Carl Paladino Wins Buffalo School Board Seat After Failed 2010 Campaign For New York Governor

Tea Party Favorite Wins Big

Tea party favorite Carl Paladino, the unsuccessful 2010 Republican nominee for New York governor, won a landslide victory Tuesday night for a seat on the Buffalo Board of Education.

Paladino easily defeated Adrian Fitzgerald Harris 79 percent to 20 percent to capture a seat representing the south Buffalo neighborhood. The move comes 2 1/2 years after Paladino lost the race for the governor's mansion to Gov. Andrew Cuomo (D) by 29 percentage points after upsetting New York's Republican establishment in the GOP primary.
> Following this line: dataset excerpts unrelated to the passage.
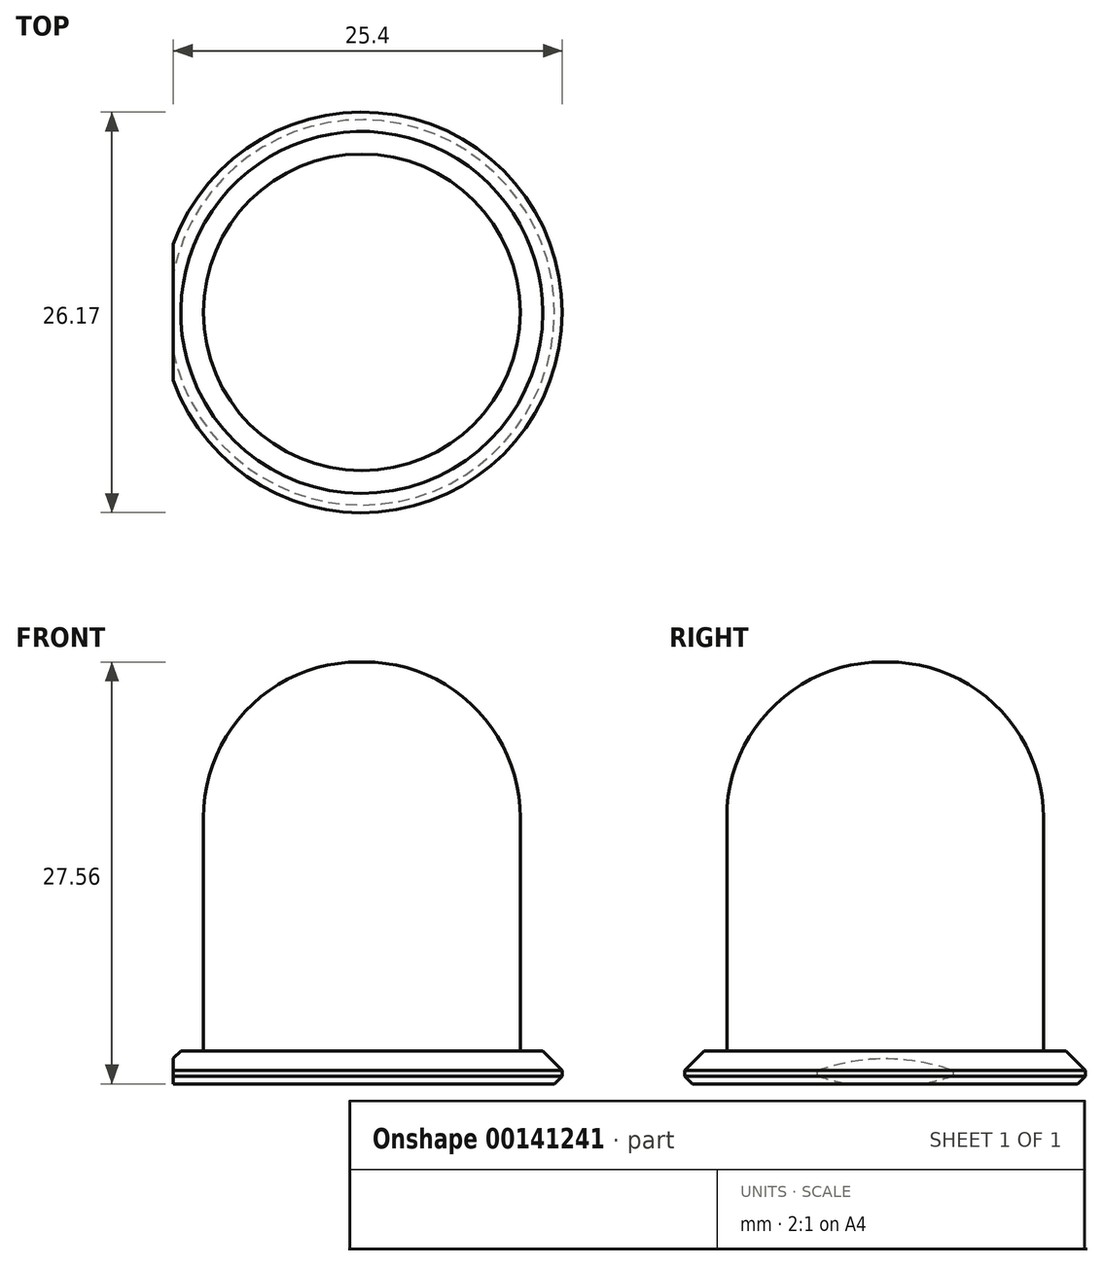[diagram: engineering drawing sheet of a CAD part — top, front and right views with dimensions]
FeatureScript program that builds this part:
annotation { "Feature Type Name" : "Feature", "Feature Type Description" : "" }
export const myFeature = defineFeature(function(context is Context, id is Id, definition is map)
    precondition{}
    {
        {
            var Q0;
            Q0=qCreatedBy(makeId("Top.planeOp"),FACE);
            var sketch = newSketch(context, id + "F0", { "sketchPlane" : qUnion([Q0])});
            skLineSegment(sketch, "E0", {"start": v(-68, 8.9) * mm, "end": v(-68, 0) * mm});
            skArc(sketch, "E1", {"start": v(-68, 0) * mm, "mid": v(-42.6, 4.44) * mm, "end": v(-68, 8.9) * mm});
            skSolve(sketch);
        }
        {
            var Q0;
            Q0=makeQuery(id+"F0.imprint","IMPRINT",FACE,{"disambiguationData":[TD([[makeQuery(id+"F0.imprint","IMPRINT",EDGE,{"derivedFrom":sQuery(id+"F0.wireOp",EDGE,"E0")}),1.0]])]});
            extrude(context, id + "F1", {"entities" : qUnion([Q0]), "depth" : 2.16 * mm});
        }
        {
            var Q0;
            Q0=makeQuery(id+"F1.opExtrude","CAP_FACE",FACE,{"disambiguationData":[OSD([sQuery(id+"F0.wireOp",EDGE,"E0"),sQuery(id+"F0.wireOp",EDGE,"E1")])],"isStart":false});
            var sketch = newSketch(context, id + "F2", { "sketchPlane" : qUnion([Q0])});
            skCircle(sketch, "E2", {"center": v(-55.7, 4.45) * mm, "radius": 10.34 * mm});
            skSolve(sketch);
        }
        {
            var Q0;
            Q0 = qSketchRegion(id + "F2", true);
            extrude(context, id + "F3", {"entities" : qUnion([Q0]), "operationType" : NewBodyOperationType.ADD, "depth" : 25.4 * mm});
        }
        {
            var Q0;
            Q0=makeQuery(id+"F1.opExtrude","CAP_EDGE",EDGE,{"disambiguationData":[OSD([sQuery(id+"F0.wireOp",EDGE,"E1")])],"isStart":false});
            chamfer(context, id + "F4", {"entities" : qUnion([Q0]), "width" : 1.27 * mm, "tangentPropagation" : true});
        }
        {
            var Q0;
            Q0=makeQuery(id+"F1.opExtrude","CAP_EDGE",EDGE,{"disambiguationData":[OSD([sQuery(id+"F0.wireOp",EDGE,"E1")])],"isStart":true});
            chamfer(context, id + "F5", {"entities" : qUnion([Q0]), "width" : 0.5 * mm, "tangentPropagation" : true});
        }
        {
            var Q0;
            Q0=makeQuery(id+"F3.opExtrude","CAP_FACE",FACE,{"disambiguationData":[OSD([sQuery(id+"F2.wireOp",EDGE,"E2")])],"isStart":false});
            fillet(context, id + "F6", {"entities" : qUnion([Q0]), "radius" : 10.16 * mm, "tangentPropagation" : true, "allowEdgeOverflow" : false});
        }
    });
Paladino, a millionaire developer, entered the school board race in January vowing to "destroy" the nine-member board. He has long been at odds with board members, filing a lawsuit against the board last year to challenge the appointment of a new schools superintendent. He said he wants to fire the school system's entire top leadership and has challenged the Buffalo teachers union.

Paladino has described African American women school board members as a "parasitic black sisterhood." In 2010, the Buffalo Common Council considered a resolution condemning Paladino for racial insensitivity.

In 2011, Paladino proposed that Buffalo's school system create boarding schools in order to improve test scores. He said boarding schools would provide children with study skills, meals and a chance to escape dysfunctional families. He repeated the boarding school proposal during his school board campaign.

Paladino has courted controversy. In October, he had bumper stickers tied to the birther movement placed on cars at a Thrifty rental car branch he owns at Buffalo Niagara International Airport. The stickers said, "Vote for the American." During his failed gubernatorial campaign, a series of racist and sexually charged emails he forwarded to friends surfaced. At the time, he told the New York Post that he was not a racist, but said he would not run a politically correct campaign for New York state's top job.

Despite his business success, Paladino has struggled in elective politics. In 2008, he used his own money in an unsuccessful effort to oust a Republican state senator he did not like.

Paladino won the 2010 Republican primary over former Rep. Rick Lazio, who was backed by the state GOP, based largely on landslide numbers in western New York, where he captured 93 percent of the vote in Buffalo's Erie County.